Панов подошел ко мне, помог снять куртку и спросил, была ли я у врача. Я помотала головой:
— Я боюсь. — И от боли, усугубленной жалостью к себе, слезы полились у меня из глаз.
Тут уже надо мной закудахтали все. Панов налил чего-то в мензурку и поднес мне ко рту, а после того как я глотнула, объяснил:
— Это очень сильный транквилизатор, на час его действия должно хватить. Мы тебя сейчас отправим к стоматологу, он все сделает.
Рыдания мои сделались еще горше.
— Я боюсь! — объясняла я и, опасаясь, что меня отвезут к стоматологу силком, ухватилась руками за стол.
Но судебные медики тем и хороши, что способны быстро принимать решения. Они обменялись взглядами, после чего Юра достал из сейфа бутыль со спиртом, Марина налила граммов двадцать на дно мензурки и заставила меня выпить это залпом, после чего завморгом, успевший вымыть руки, скомандовал Панову: «Держи ее!», и Панов, схватив меня сзади за плечи, резко усадил на стул и, словно тисками, зажал мне своими лапищами голову так, что я не могла пошевельнуться.

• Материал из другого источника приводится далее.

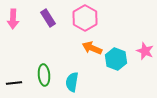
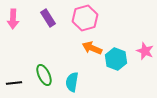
pink hexagon: rotated 15 degrees clockwise
green ellipse: rotated 20 degrees counterclockwise
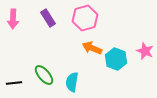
green ellipse: rotated 15 degrees counterclockwise
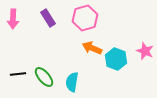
green ellipse: moved 2 px down
black line: moved 4 px right, 9 px up
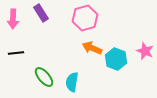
purple rectangle: moved 7 px left, 5 px up
black line: moved 2 px left, 21 px up
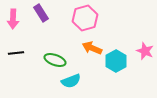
cyan hexagon: moved 2 px down; rotated 10 degrees clockwise
green ellipse: moved 11 px right, 17 px up; rotated 30 degrees counterclockwise
cyan semicircle: moved 1 px left, 1 px up; rotated 120 degrees counterclockwise
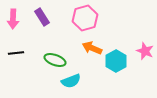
purple rectangle: moved 1 px right, 4 px down
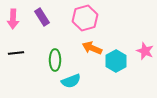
green ellipse: rotated 70 degrees clockwise
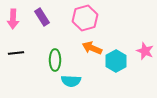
cyan semicircle: rotated 24 degrees clockwise
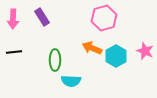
pink hexagon: moved 19 px right
black line: moved 2 px left, 1 px up
cyan hexagon: moved 5 px up
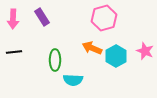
cyan semicircle: moved 2 px right, 1 px up
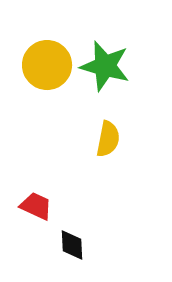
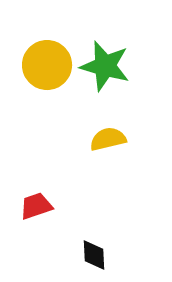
yellow semicircle: rotated 114 degrees counterclockwise
red trapezoid: rotated 44 degrees counterclockwise
black diamond: moved 22 px right, 10 px down
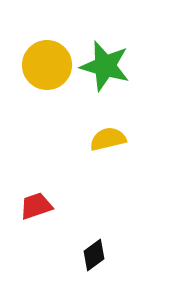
black diamond: rotated 56 degrees clockwise
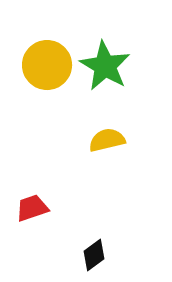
green star: rotated 15 degrees clockwise
yellow semicircle: moved 1 px left, 1 px down
red trapezoid: moved 4 px left, 2 px down
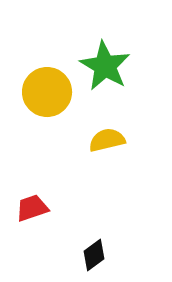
yellow circle: moved 27 px down
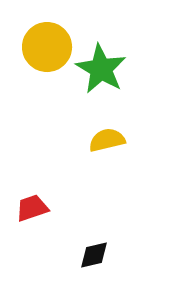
green star: moved 4 px left, 3 px down
yellow circle: moved 45 px up
black diamond: rotated 24 degrees clockwise
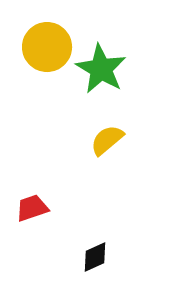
yellow semicircle: rotated 27 degrees counterclockwise
black diamond: moved 1 px right, 2 px down; rotated 12 degrees counterclockwise
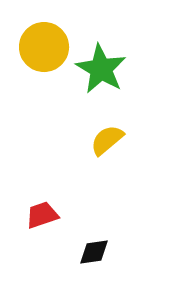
yellow circle: moved 3 px left
red trapezoid: moved 10 px right, 7 px down
black diamond: moved 1 px left, 5 px up; rotated 16 degrees clockwise
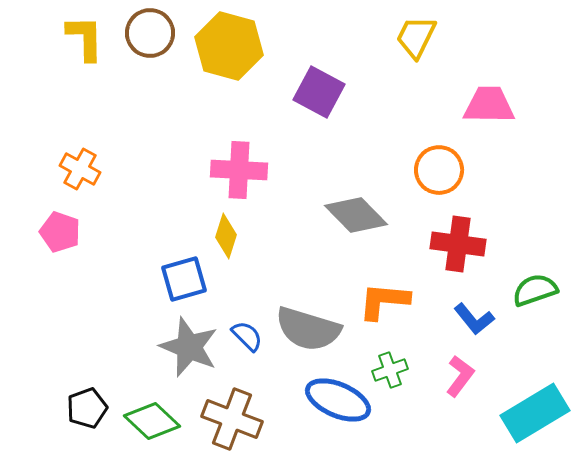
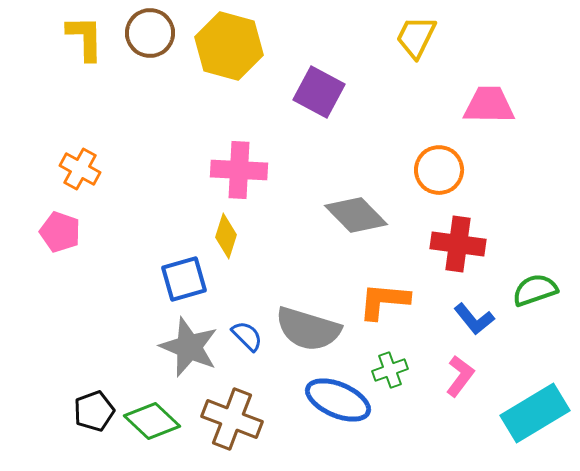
black pentagon: moved 7 px right, 3 px down
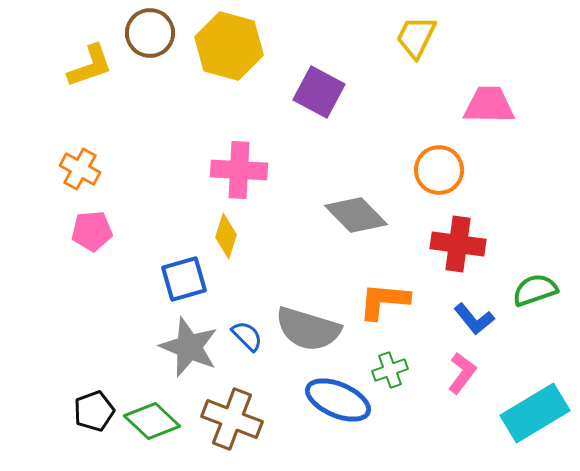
yellow L-shape: moved 5 px right, 28 px down; rotated 72 degrees clockwise
pink pentagon: moved 32 px right, 1 px up; rotated 24 degrees counterclockwise
pink L-shape: moved 2 px right, 3 px up
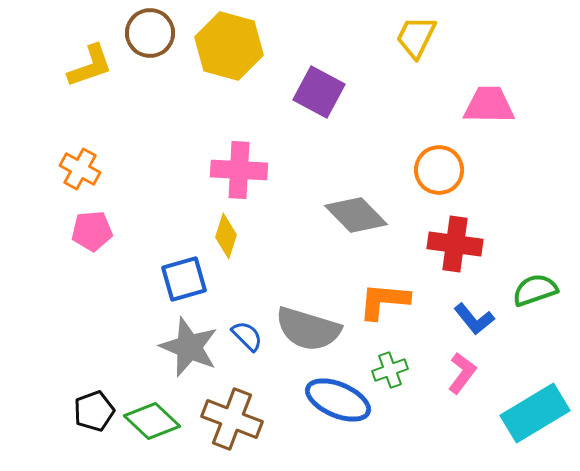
red cross: moved 3 px left
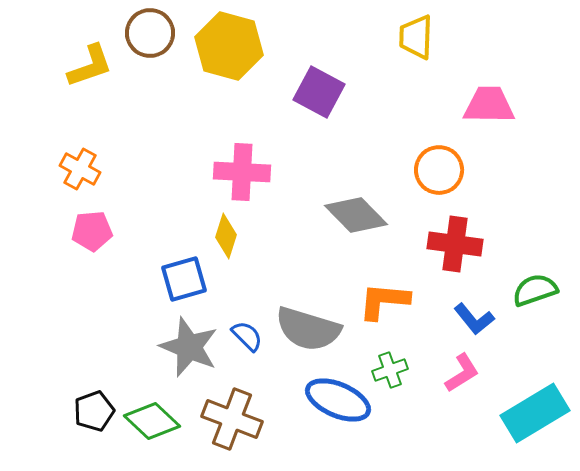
yellow trapezoid: rotated 24 degrees counterclockwise
pink cross: moved 3 px right, 2 px down
pink L-shape: rotated 21 degrees clockwise
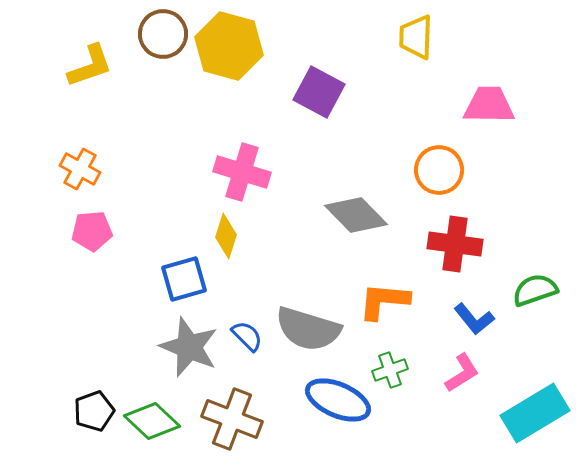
brown circle: moved 13 px right, 1 px down
pink cross: rotated 14 degrees clockwise
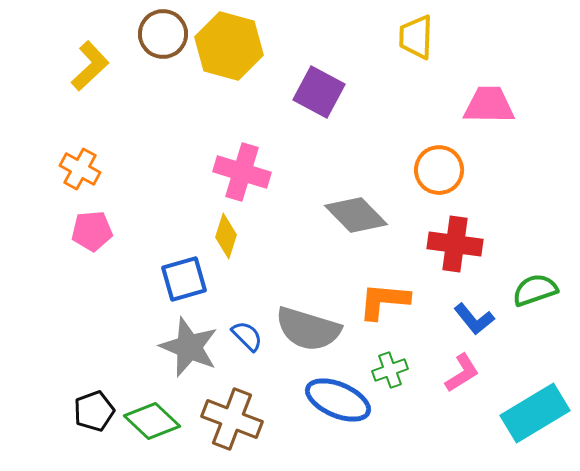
yellow L-shape: rotated 24 degrees counterclockwise
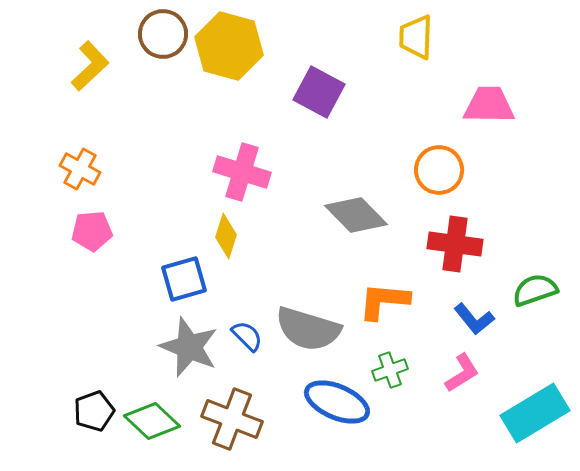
blue ellipse: moved 1 px left, 2 px down
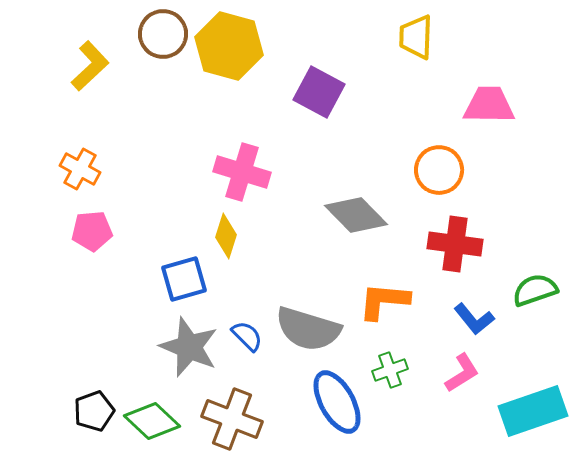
blue ellipse: rotated 38 degrees clockwise
cyan rectangle: moved 2 px left, 2 px up; rotated 12 degrees clockwise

— Открой рот! — приказал Юра, а Панов, стоя сзади меня, большими пальцами помог мне это сделать.
Вася Кульбин светил мне в рот настольной лампой. Юра, отвернув нижнюю губу, осмотрел опухоль и кивнул коллегам.
— Ты смотри, какой абсцесс, на три зуба, — прокомментировал Боря Панов, наклонившись и тоже заглянув мне в рот.
Кульбин подал заведующему какой-то инструмент, и Юра, еще раз напомнив Панову о необходимости крепко держать меня, сильно полоснул им по нарывающей десне. Я взвыла, а Юра, не обращая на это внимания, стал выдавливать, из разреза гной. Я на мгновение потеряла сознание, но тут же пришла в себя, нюхнув ватку с нашатырем, которую, как оказалось, держала наготове Марина.
— Ну, вот и все, — удовлетворенно сказал Юра и разрешил Панову отпустить меня, но тот не торопился, поняв, что, если отнимет руки, я свалюсь со стула.
— Мария Сергеевна, теперь поезжай домой и приляг, тебе надо полежать и рот полоскать через каждые полчаса фурацилином, содой и марганцовкой, — услышала я голос Панова.